> Task instructions: Put every line of the records below into a Markdown table with the columns No. and Text, numbering the rows in order and skipping blank lines. Leave the pictures out of the table.
━━ Data section ━━
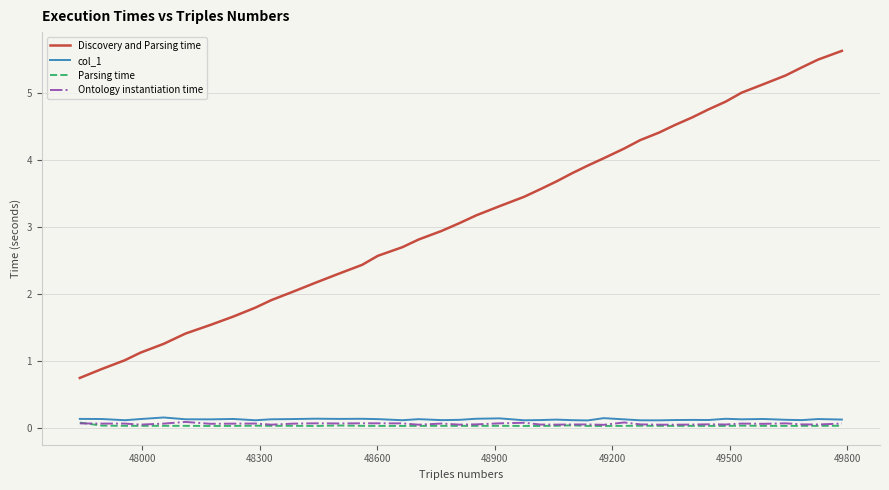

Which series has the largest range (max minus min)?

Discovery and Parsing time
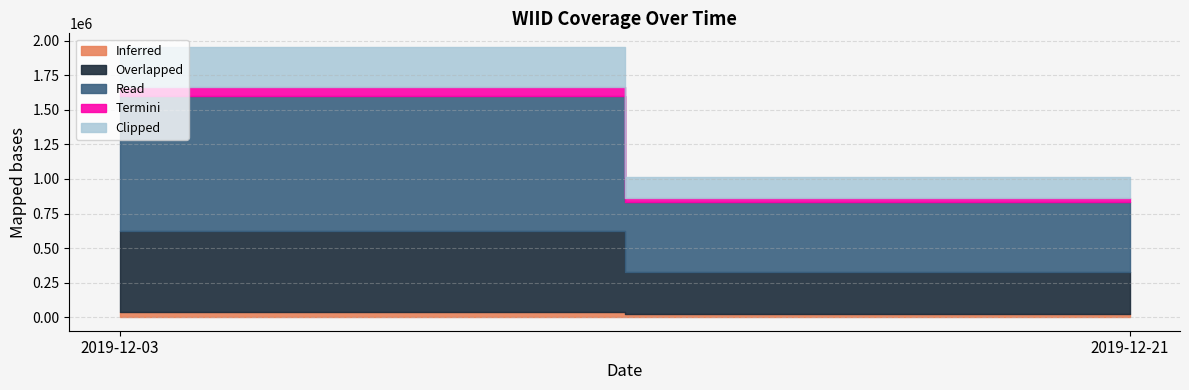

Approximately how many times larger is the value at 2019-12-03 compared to 2019-12-21?

1.9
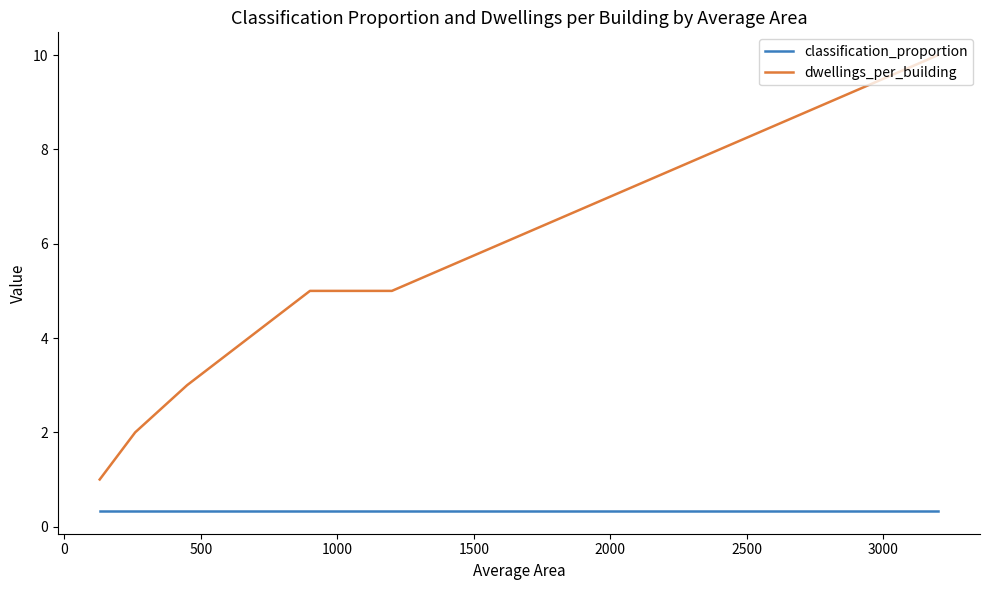

True or false: classification_proportion and dwellings_per_building intersect in this chart.

False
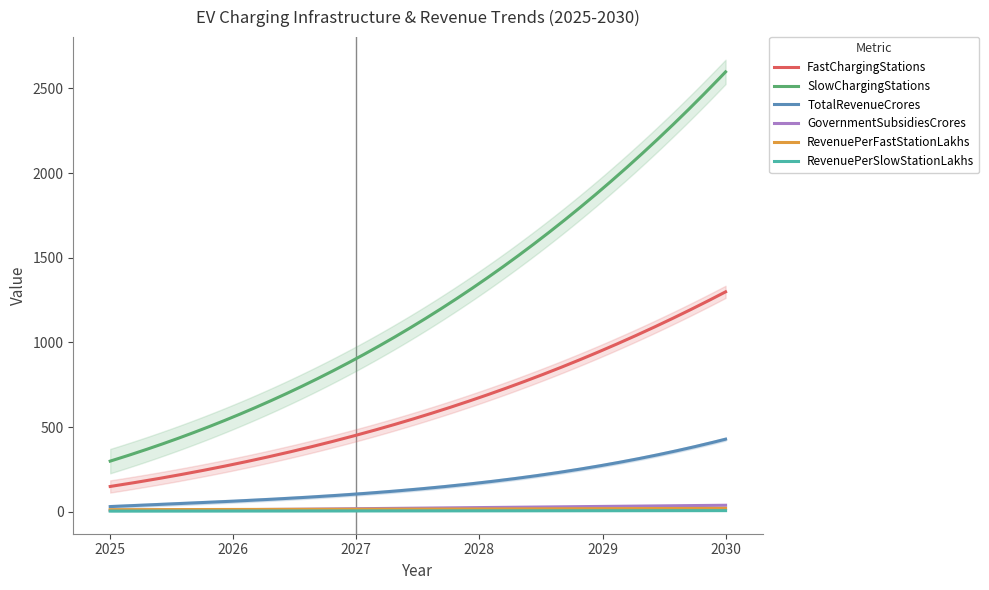

Reading left to right, what are all the values shown in this chart?

FastChargingStations: 2025=150.0	2026=280.0	2027=450.0	2028=680.0	2029=950.0	2030=1300.0
SlowChargingStations: 2025=300.0	2026=560.0	2027=900.0	2028=1360.0	2029=1900.0	2030=2600.0
TotalRevenueCrores: 2025=31.4	2026=61.2	2027=106.3	2028=171.1	2029=273.4	2030=429.3
GovernmentSubsidiesCrores: 2025=8.5	2026=12.3	2027=18.2	2028=25.4	2029=32.1	2030=38.8
RevenuePerFastStationLakhs: 2025=12.5	2026=13.8	2027=15.2	2028=16.8	2029=18.5	2030=20.4
RevenuePerSlowStationLakhs: 2025=4.2	2026=4.6	2027=5.1	2028=5.7	2029=6.3	2030=7.0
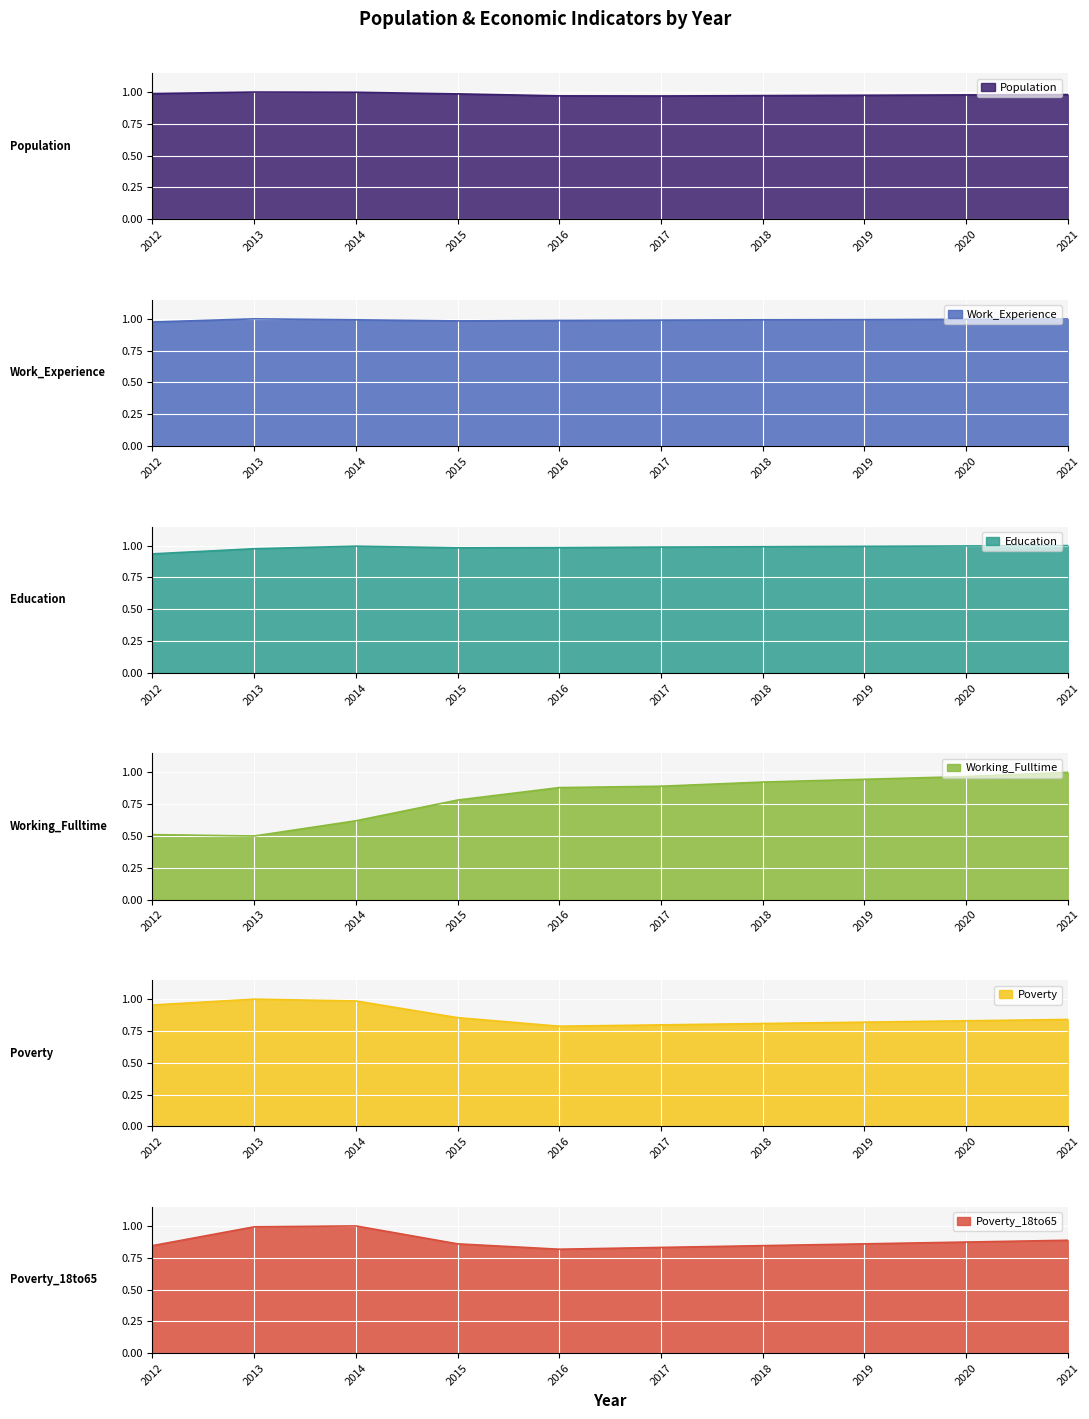

The value of Poverty at 2013 is 1.0. True or false?

True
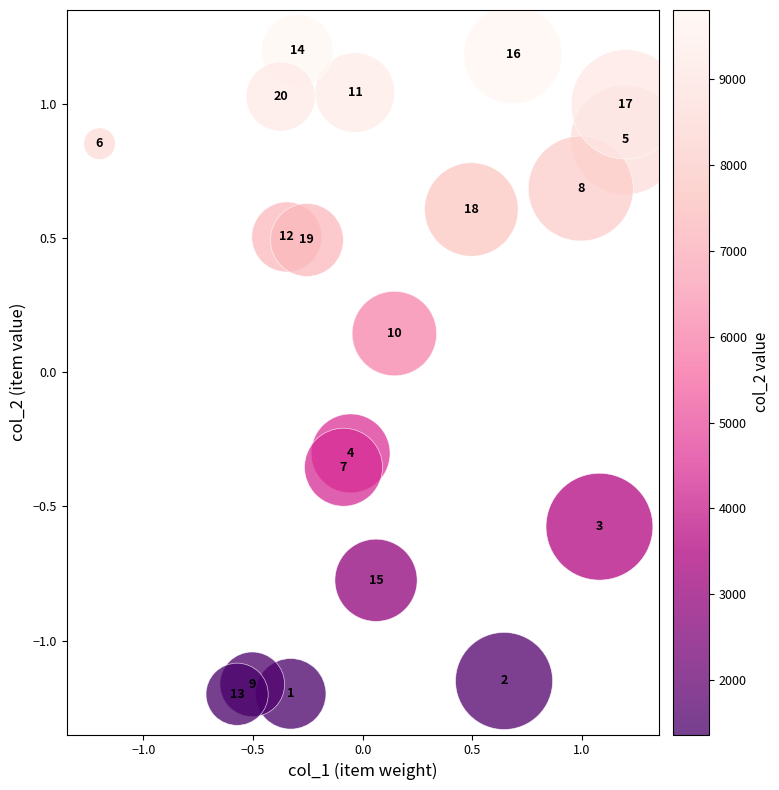

What is the range of X values (max minus min)?

2.4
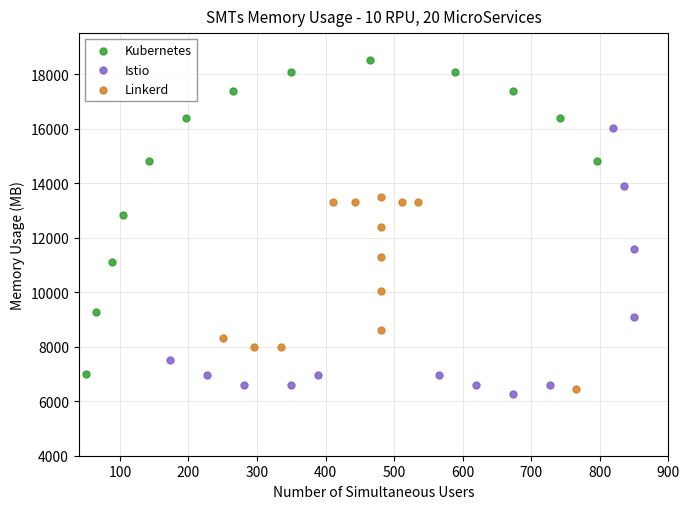

Which series has the widest spread of Y values?

Kubernetes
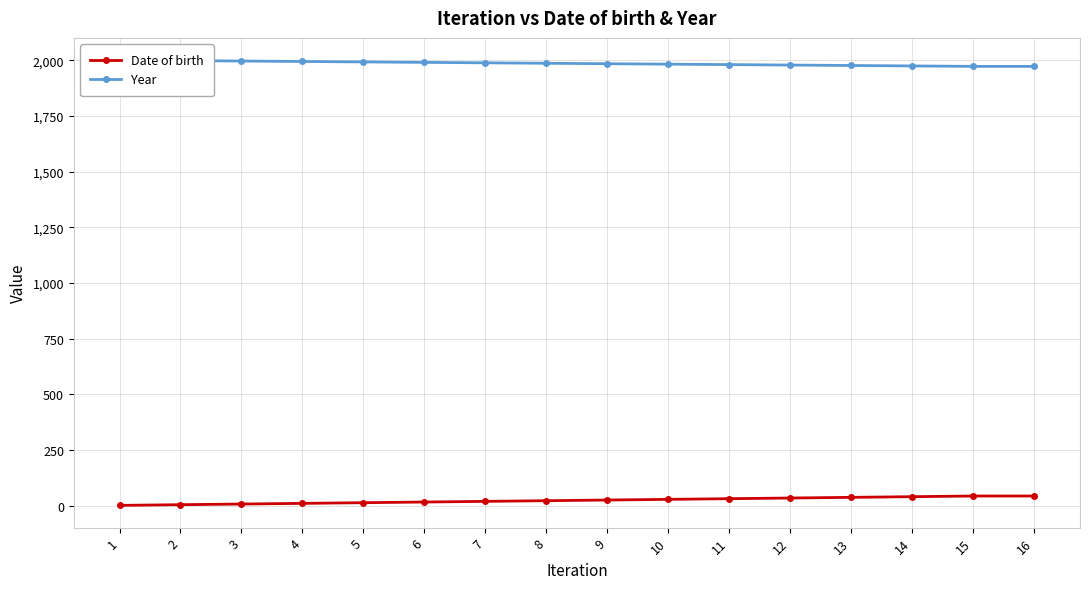

What is the difference between the second highest and second lowest values in the Date of birth series?

39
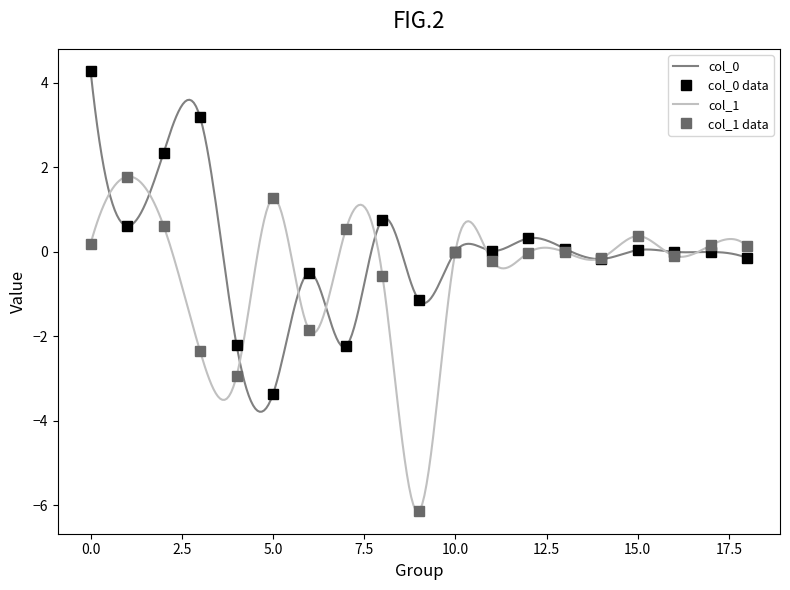

True or false: col_0 and col_1 cross at least once.

True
━━━
> Result:
| No. | Text |
|---|---|
| 1 | Which series has the largest range (max minus min)? |
| 2 | Discovery and Parsing time |
| 3 | Approximately how many times larger is the value at 2019-12-03 compared to 2019-12-21? |
| 4 | 1.9 |
| 5 | True or false: classification_proportion and dwellings_per_building intersect in this chart. |
| 6 | False |
| 7 | Reading left to right, what are all the values shown in this chart? |
| 8 | FastChargingStations: 2025=150.0	2026=280.0	2027=450.0	2028=680.0	2029=950.0	2030=1300.0 |
| 9 | SlowChargingStations: 2025=300.0	2026=560.0	2027=900.0	2028=1360.0	2029=1900.0	2030=2600.0 |
| 10 | TotalRevenueCrores: 2025=31.4	2026=61.2	2027=106.3	2028=171.1	2029=273.4	2030=429.3 |
| 11 | GovernmentSubsidiesCrores: 2025=8.5	2026=12.3	2027=18.2	2028=25.4	2029=32.1	2030=38.8 |
| 12 | RevenuePerFastStationLakhs: 2025=12.5	2026=13.8	2027=15.2	2028=16.8	2029=18.5	2030=20.4 |
| 13 | RevenuePerSlowStationLakhs: 2025=4.2	2026=4.6	2027=5.1	2028=5.7	2029=6.3	2030=7.0 |
| 14 | The value of Poverty at 2013 is 1.0. True or false? |
| 15 | True |
| 16 | What is the range of X values (max minus min)? |
| 17 | 2.4 |
| 18 | Which series has the widest spread of Y values? |
| 19 | Kubernetes |
| 20 | What is the difference between the second highest and second lowest values in the Date of birth series? |
| 21 | 39 |
| 22 | True or false: col_0 and col_1 cross at least once. |
| 23 | True |